Sayer Securities: $11.4 billion (Can.) in 2003 Canadian oil industry financings

The total value of Canadian oil industry financings of $11.4 billion (Can.) for 2003 set a new record, increasing from the 2002 total of $10 billion, Sayer Securites Ltd. said.
Jan. 30, 2004
4 min read

By OGJ editors
HOUSTON, Jan. 28 -- The total value of Canadian oil industry financings of $11.4 billion (Can.) for 2003 set a new record, increasing from the 2002 total of $10 billion, Sayer Securites Ltd. said.

"In 2003, all the stars were aligned in the financing markets for the oil industry," said Calgary-based Sayer Securities analyst Brent R. Heinz.

He noted that 2003 marked the third consecutive year of increases, spurred from high oil and natural gas prices, low interest rates, increased market demand for royalty income trusts (RITs), and the resurgence of small capitalization companies tapping the equity market.

RITs
The most striking change in the three categories of financings was a 190% increase in RIT unit issues. The level increased to $4.1 billion in 2003 from $1.4 billion in 2002. Looking back to 2001 and 2000, the total RIT financings were $1.4 billion and $800 million, respectively.

In 2003, RITs purchased $4.5 billion worth of assets, showing a high correlation between RIT unit issues and acquisition dollars spent. Much of RIT financing dollars went to acquiring new oil and gas assets to replace production and grow reserves, Heinz said.

The growth in RIT financings is related not only to more acquisitions for each RIT, but it also reflects a growing RIT market. The number of RITS was 15 in 2000, and that had increased to 18 at the end of 2002.

"However, in 2003, 10 new RITs entered the market, primarily through reorganizations of exploration and production companies," Heinz said.

Debt category
Despite the surge in capital entering the RIT market, the debt category still dominated 2003 statistics with a value of $5 billion, Heinz said. Mimicking the trend in 2002, straight debt dominated this category as opposed to convertible debt.

The primary issuers were again the senior exploration and production companies, including Nexen Inc. ($1.18 billion in two transactions), PetroCanada ($814 million in two transactions), EnCana Corp. ($671 million in one issue) and Suncor Energy Inc. ($657 million in one issue). All the companies are based in Calgary.

These deals together accounted for 67% of the total debt financings in 2003. EnCana's issue was the largest issue during the year, but was not as large as that of last year's leader Suncor, which raised $804 million in one issue.

RITs also contributed to debt financing with Canadian Oil Sands Trust, Calgary, issuing $570 million in two deals, and Pengrowth Energy Trust, Calgary, issuing $291.5 million also in two deals.

Collectively RITs issued $1.55 billion in debt, spread over 11 transactions, which made up 31% of the total debt financings for the year. The combination of RIT unit offerings and RIT debt issues equated to a total contribution by RITs to the financing market of $6.5 billion, or 57% of the total financings for the year compared with19% in 2002.

Equities
Another strong area of the market was equities, with investors contributing $2.30 billion. This marked the third consecutive third year of increasing equity issues and a 46% increase over the 2002 total of $1.57 billion.

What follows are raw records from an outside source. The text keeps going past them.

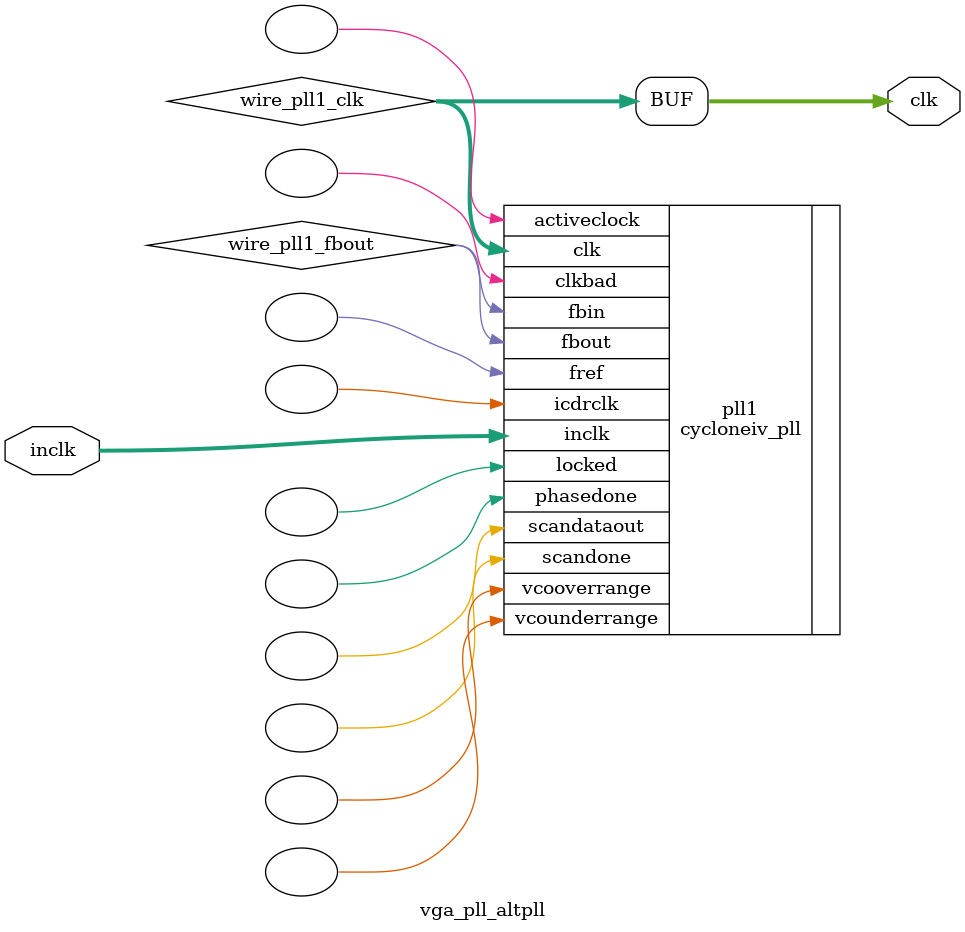
<source format=v>






//synthesis_resources = cycloneiv_pll 1 
//synopsys translate_off
`timescale 1 ps / 1 ps
//synopsys translate_on
module  vga_pll_altpll
	( 
	clk,
	inclk) /* synthesis synthesis_clearbox=1 */;
	output   [4:0]  clk;
	input   [1:0]  inclk;
`ifndef ALTERA_RESERVED_QIS
// synopsys translate_off
`endif
	tri0   [1:0]  inclk;
`ifndef ALTERA_RESERVED_QIS
// synopsys translate_on
`endif

	wire  [4:0]   wire_pll1_clk;
	wire  wire_pll1_fbout;

	cycloneiv_pll   pll1
	( 
	.activeclock(),
	.clk(wire_pll1_clk),
	.clkbad(),
	.fbin(wire_pll1_fbout),
	.fbout(wire_pll1_fbout),
	.fref(),
	.icdrclk(),
	.inclk(inclk),
	.locked(),
	.phasedone(),
	.scandataout(),
	.scandone(),
	.vcooverrange(),
	.vcounderrange()
	`ifndef FORMAL_VERIFICATION
	// synopsys translate_off
	`endif
	,
	.areset(1'b0),
	.clkswitch(1'b0),
	.configupdate(1'b0),
	.pfdena(1'b1),
	.phasecounterselect({3{1'b0}}),
	.phasestep(1'b0),
	.phaseupdown(1'b0),
	.scanclk(1'b0),
	.scanclkena(1'b1),
	.scandata(1'b0)
	`ifndef FORMAL_VERIFICATION
	// synopsys translate_on
	`endif
	);
	defparam
		pll1.bandwidth_type = "auto",
		pll1.clk0_divide_by = 2,
		pll1.clk0_duty_cycle = 50,
		pll1.clk0_multiply_by = 1,
		pll1.clk0_phase_shift = "0",
		pll1.clk1_divide_by = 1,
		pll1.clk1_duty_cycle = 50,
		pll1.clk1_multiply_by = 1,
		pll1.clk1_phase_shift = "0",
		pll1.clk2_divide_by = 1,
		pll1.clk2_duty_cycle = 50,
		pll1.clk2_multiply_by = 1,
		pll1.clk2_phase_shift = "0",
		pll1.compensate_clock = "clk0",
		pll1.inclk0_input_frequency = 20000,
		pll1.operation_mode = "normal",
		pll1.pll_type = "auto",
		pll1.lpm_type = "cycloneiv_pll";
	assign
		clk = {wire_pll1_clk[4:0]};
endmodule //vga_pll_altpll
//VALID FILE

</source>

"Similar to 2002, in 2003 the lion's share of equity issues were by junior producers while the senior E&P companies were absent from the equity markets," Heinz said. "If the equity is split between straight equity and flow-through or "tax" equity money, the statistics show that both types of investments have increased. Straight equity accounted for $1.74 billion, 40% higher than in 2002, and the highest amount since 1997."

The largest equity issue of $140 million was by the Calgary-based First Calgary Petroleums Ltd., which has operations primarily in Algeria. This was in addition to an earlier issue in January 2003 of $35 million.

The Calgary-based Niko Resources Ltd., which has operations in India and Bangladesh, raised $39 million in equity.